Task requirements :: Recast everything from the start of the entries through the line containing "name author: (Sw.) C.M. Taylor" as a numbered list, dropping any blank lines.

==== Records shown

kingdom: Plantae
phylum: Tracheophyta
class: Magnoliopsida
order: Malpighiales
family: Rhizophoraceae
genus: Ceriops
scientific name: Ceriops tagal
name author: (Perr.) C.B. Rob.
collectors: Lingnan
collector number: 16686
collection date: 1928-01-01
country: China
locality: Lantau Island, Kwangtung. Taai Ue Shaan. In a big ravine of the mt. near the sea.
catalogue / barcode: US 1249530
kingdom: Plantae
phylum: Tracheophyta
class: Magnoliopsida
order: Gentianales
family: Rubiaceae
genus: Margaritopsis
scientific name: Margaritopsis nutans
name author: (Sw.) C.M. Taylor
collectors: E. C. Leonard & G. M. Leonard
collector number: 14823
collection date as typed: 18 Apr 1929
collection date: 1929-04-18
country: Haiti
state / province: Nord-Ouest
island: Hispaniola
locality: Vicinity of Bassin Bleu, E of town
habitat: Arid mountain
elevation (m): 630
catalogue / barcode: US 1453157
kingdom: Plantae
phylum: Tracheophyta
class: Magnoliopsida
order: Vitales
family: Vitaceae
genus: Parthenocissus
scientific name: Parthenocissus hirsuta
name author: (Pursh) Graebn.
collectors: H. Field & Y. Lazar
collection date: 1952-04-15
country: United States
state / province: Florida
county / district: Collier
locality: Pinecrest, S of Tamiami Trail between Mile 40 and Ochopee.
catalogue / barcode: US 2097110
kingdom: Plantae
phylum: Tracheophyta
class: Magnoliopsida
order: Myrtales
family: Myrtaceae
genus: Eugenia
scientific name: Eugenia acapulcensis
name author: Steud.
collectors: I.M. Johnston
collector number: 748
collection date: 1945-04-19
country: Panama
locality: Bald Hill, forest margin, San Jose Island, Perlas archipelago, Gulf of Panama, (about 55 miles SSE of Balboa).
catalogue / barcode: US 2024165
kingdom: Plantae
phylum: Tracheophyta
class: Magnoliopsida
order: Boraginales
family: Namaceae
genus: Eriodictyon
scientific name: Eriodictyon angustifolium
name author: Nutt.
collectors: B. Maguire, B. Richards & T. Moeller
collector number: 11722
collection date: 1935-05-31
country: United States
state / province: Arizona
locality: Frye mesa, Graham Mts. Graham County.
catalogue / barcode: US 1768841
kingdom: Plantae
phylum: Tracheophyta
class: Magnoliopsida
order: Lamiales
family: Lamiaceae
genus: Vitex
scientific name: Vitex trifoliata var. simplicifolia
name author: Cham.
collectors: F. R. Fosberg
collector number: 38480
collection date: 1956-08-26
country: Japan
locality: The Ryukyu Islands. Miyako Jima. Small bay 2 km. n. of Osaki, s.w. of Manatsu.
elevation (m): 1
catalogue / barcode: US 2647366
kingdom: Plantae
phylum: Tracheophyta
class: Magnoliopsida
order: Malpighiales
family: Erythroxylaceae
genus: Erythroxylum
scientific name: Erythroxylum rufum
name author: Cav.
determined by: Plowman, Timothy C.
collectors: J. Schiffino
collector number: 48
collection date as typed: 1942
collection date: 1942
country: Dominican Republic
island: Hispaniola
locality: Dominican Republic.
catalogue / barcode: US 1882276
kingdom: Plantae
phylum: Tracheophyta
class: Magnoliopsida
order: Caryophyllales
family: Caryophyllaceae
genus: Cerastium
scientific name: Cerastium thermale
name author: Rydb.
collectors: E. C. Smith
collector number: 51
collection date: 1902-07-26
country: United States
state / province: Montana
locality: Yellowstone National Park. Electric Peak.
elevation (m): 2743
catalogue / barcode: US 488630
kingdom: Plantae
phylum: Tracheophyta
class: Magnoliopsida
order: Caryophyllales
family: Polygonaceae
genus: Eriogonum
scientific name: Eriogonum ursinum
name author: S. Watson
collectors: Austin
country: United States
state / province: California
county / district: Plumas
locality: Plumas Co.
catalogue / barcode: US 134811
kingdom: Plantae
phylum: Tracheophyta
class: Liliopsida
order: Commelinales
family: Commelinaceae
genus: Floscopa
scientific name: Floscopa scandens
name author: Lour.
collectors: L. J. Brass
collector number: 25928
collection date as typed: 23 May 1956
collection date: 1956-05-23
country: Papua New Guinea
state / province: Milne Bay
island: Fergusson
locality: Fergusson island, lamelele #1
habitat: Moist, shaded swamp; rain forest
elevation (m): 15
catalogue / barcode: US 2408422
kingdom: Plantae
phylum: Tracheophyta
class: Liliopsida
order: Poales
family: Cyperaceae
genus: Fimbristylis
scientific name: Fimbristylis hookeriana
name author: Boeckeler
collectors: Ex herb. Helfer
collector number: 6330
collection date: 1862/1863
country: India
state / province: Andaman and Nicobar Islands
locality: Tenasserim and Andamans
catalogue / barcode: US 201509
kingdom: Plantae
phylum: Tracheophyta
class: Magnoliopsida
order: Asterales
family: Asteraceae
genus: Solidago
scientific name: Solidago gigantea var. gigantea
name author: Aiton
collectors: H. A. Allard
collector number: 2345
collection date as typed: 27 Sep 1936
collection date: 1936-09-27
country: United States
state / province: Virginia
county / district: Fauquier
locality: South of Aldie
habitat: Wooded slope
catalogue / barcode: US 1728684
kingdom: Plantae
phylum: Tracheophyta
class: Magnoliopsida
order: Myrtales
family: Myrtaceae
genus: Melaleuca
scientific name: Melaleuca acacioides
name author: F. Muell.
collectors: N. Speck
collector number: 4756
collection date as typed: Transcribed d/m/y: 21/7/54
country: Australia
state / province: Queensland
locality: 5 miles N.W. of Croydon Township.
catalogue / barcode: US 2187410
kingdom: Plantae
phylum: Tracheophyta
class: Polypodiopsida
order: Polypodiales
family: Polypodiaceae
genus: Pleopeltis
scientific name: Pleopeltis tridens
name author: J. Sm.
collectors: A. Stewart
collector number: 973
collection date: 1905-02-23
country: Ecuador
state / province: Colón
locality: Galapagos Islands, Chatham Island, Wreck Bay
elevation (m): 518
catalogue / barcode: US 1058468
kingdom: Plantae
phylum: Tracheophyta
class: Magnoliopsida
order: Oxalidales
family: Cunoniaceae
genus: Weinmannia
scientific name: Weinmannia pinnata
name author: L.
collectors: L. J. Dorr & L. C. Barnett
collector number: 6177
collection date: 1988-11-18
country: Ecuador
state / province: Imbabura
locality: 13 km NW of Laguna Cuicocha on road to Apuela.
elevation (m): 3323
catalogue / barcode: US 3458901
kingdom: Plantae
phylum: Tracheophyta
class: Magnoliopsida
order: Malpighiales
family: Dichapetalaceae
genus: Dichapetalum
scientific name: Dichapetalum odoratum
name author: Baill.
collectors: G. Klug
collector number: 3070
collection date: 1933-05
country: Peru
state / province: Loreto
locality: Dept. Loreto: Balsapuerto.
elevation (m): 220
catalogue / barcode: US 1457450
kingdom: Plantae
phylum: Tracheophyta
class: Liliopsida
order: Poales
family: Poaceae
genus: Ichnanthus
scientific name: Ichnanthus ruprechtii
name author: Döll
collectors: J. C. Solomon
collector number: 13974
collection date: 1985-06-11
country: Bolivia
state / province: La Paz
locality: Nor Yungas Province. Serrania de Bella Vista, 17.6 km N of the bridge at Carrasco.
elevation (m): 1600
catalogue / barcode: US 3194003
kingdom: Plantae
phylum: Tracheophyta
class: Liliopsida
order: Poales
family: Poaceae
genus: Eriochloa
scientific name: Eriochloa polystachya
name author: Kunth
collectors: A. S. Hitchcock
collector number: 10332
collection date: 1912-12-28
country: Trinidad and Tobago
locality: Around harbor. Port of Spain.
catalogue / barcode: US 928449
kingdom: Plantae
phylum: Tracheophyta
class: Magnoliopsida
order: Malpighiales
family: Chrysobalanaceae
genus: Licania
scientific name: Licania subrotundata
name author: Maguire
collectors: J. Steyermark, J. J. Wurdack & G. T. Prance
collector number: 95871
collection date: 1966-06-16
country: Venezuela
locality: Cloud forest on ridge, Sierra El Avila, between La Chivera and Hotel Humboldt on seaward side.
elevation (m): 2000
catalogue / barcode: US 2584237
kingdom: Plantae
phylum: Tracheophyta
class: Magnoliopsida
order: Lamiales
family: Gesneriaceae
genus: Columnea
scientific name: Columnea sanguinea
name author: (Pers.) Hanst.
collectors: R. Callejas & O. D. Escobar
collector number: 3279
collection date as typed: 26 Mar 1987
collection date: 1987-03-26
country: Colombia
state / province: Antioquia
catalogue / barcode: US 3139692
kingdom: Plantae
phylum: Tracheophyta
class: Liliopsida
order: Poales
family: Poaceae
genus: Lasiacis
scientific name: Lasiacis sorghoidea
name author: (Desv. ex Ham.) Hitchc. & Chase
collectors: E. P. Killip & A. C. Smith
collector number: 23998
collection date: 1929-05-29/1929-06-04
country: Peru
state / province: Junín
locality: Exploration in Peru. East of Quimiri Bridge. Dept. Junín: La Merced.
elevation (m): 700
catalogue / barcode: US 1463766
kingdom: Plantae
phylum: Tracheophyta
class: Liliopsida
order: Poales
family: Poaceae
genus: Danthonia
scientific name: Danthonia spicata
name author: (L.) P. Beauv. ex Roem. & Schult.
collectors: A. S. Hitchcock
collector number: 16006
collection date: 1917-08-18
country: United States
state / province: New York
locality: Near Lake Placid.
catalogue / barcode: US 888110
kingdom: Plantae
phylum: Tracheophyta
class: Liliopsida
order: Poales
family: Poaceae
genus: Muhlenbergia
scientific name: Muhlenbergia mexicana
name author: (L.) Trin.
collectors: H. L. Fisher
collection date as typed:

========

Finished answer ::
1. kingdom: Plantae
2. phylum: Tracheophyta
3. class: Magnoliopsida
4. order: Malpighiales
5. family: Rhizophoraceae
6. genus: Ceriops
7. scientific name: Ceriops tagal
8. name author: (Perr.) C.B. Rob.
9. collectors: Lingnan
10. collector number: 16686
11. collection date: 1928-01-01
12. country: China
13. locality: Lantau Island, Kwangtung. Taai Ue Shaan. In a big ravine of the mt. near the sea.
14. catalogue / barcode: US 1249530
15. kingdom: Plantae
16. phylum: Tracheophyta
17. class: Magnoliopsida
18. order: Gentianales
19. family: Rubiaceae
20. genus: Margaritopsis
21. scientific name: Margaritopsis nutans
22. name author: (Sw.) C.M. Taylor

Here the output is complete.